Escritura, cartas do trustee, registros de distribuição e extratos permitem reconstruir a linha do tempo. Tradução, opinião sobre lei estrangeira e prova da titularidade podem ser necessárias. A base deve observar os critérios legais e o valor do patrimônio transmitido, com câmbio e passivos documentados.
Competência não é escolhida por conveniência
Constituição e LC trazem critérios ligados ao domicílio e à localização, conforme modalidade e conexão exterior. Mudar endereço só no papel depois do óbito não desloca competência. Pode haver disputa entre estados se cadastros e vida efetiva divergirem.
Monte linha do tempo com residências, saída definitiva, inventário estrangeiro, sede do trustee e localização dos ativos. Isso evita declaração duplicada.
Se o instituidor, o beneficiário e os ativos se ligam a estados diferentes, registre cada conexão e a data em que existiu. Cadastro fiscal isolado não supera documentos de residência efetiva, e o local do trustee no exterior não resolve sozinho a competência brasileira.
Documentos e câmbio devem ser auditáveis
Separe óbito, testamento, probate, escritura do trust, cartas do trustee, ativos, avaliações, extratos e imposto pago fora. Documento estrangeiro pode exigir apostila e tradução. Crédito de tributo externo depende de previsão e limites.
Criptoativos e participações fechadas pedem método de avaliação documentado. Cotação do dia mais favorável ou valor contábil artificial pode ser questionado.
Guarde a versão vigente do instrumento em cada alteração. Uma carta posterior pode explicar poderes, mas não reescreve retroativamente cláusula anterior. Para ativo financeiro, extrato deve indicar instituição, moeda, titular e data-base; para imóvel ou participação, use avaliação compatível com a norma aplicável.
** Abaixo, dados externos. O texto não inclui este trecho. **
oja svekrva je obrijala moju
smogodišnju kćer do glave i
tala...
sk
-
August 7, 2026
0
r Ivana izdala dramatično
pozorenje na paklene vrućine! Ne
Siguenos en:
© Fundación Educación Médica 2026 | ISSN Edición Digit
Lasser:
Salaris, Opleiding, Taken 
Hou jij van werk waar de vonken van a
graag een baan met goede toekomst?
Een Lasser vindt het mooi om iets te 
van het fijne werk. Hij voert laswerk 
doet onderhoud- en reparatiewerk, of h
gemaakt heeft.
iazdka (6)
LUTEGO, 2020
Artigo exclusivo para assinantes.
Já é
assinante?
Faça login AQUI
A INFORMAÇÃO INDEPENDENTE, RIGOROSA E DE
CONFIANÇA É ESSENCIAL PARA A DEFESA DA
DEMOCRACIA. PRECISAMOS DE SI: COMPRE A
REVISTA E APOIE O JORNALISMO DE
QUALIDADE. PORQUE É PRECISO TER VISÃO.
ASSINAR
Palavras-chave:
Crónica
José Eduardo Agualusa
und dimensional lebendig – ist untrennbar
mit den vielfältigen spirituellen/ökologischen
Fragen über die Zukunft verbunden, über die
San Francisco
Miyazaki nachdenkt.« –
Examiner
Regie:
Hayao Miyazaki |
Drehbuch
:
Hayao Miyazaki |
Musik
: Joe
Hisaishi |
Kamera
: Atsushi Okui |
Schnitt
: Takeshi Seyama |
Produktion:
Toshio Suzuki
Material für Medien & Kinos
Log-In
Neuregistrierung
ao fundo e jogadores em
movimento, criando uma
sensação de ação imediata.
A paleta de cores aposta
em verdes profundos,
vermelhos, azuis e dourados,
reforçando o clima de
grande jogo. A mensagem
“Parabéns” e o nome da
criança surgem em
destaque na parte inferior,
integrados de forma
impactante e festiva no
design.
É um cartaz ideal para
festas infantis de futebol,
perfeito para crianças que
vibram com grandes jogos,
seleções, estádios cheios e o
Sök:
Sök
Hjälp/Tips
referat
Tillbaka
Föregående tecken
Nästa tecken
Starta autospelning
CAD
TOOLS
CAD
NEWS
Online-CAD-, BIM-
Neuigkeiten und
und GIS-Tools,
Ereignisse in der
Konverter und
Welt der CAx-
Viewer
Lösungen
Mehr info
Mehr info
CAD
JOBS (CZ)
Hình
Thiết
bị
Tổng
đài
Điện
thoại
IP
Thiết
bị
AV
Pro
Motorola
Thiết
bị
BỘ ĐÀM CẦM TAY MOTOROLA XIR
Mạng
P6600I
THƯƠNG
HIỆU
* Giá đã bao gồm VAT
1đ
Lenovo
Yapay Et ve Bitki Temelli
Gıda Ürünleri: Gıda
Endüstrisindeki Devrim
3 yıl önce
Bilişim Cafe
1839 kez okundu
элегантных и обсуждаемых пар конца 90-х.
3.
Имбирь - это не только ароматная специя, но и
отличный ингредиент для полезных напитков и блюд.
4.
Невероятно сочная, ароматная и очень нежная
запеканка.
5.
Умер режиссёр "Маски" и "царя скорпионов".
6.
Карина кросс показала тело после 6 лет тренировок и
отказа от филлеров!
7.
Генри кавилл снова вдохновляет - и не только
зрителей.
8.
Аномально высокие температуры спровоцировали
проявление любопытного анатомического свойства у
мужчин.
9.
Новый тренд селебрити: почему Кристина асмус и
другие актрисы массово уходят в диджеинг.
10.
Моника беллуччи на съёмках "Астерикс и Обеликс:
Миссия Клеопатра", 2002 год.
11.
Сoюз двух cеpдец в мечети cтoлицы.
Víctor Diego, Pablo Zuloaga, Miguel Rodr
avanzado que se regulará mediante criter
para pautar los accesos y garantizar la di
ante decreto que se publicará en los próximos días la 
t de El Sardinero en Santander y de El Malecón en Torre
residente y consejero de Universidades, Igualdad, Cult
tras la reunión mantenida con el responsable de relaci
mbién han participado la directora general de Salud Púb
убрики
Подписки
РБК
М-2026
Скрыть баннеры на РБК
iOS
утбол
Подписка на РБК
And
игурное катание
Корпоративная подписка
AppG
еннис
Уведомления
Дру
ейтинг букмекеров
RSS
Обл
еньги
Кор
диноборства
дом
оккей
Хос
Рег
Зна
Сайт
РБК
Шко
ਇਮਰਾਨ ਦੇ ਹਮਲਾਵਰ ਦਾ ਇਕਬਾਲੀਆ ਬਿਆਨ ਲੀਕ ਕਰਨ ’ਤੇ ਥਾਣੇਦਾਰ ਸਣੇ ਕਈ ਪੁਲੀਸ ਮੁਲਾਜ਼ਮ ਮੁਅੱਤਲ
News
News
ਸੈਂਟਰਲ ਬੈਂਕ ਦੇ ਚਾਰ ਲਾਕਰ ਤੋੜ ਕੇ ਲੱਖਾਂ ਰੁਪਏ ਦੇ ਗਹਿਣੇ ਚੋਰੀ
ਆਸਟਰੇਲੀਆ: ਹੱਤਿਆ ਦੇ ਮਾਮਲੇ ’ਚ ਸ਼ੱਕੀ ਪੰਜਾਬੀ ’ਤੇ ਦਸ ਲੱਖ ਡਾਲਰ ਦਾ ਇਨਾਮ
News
Atuação pode coordenar jurisdições
Advogado pode iniciar por vídeo, receber documentos com segurança, identificar estado competente e coordenar profissionais estrangeiros, declaração e inventário brasileiro. Atos fiscais ou consulares podem exigir forma específica.
Nenhuma análise promete ausência de ITCMD. Se a estrutura não comprovar transferência, valor ou domicílio, a declaração pode ser impugnada. É inadequado criar trust fictício após o fato para esconder patrimônio.
A análise também deve separar obrigação principal, declaração e eventual regularização cambial. O profissional brasileiro pode coordenar essas frentes com contador e assessor estrangeiro, sem prometer economia tributária nem validar estrutura simulada.
Perguntas frequentes
A EC 132 bastava para qualquer cobrança externa?
Não se deve generalizar. A emenda alterou competência; a LC 227 forneceu normas gerais e a data do fato segue essencial.
Todo pagamento de trust é herança?
Não. Instrumento, poderes retidos e evento de disponibilização definem a natureza.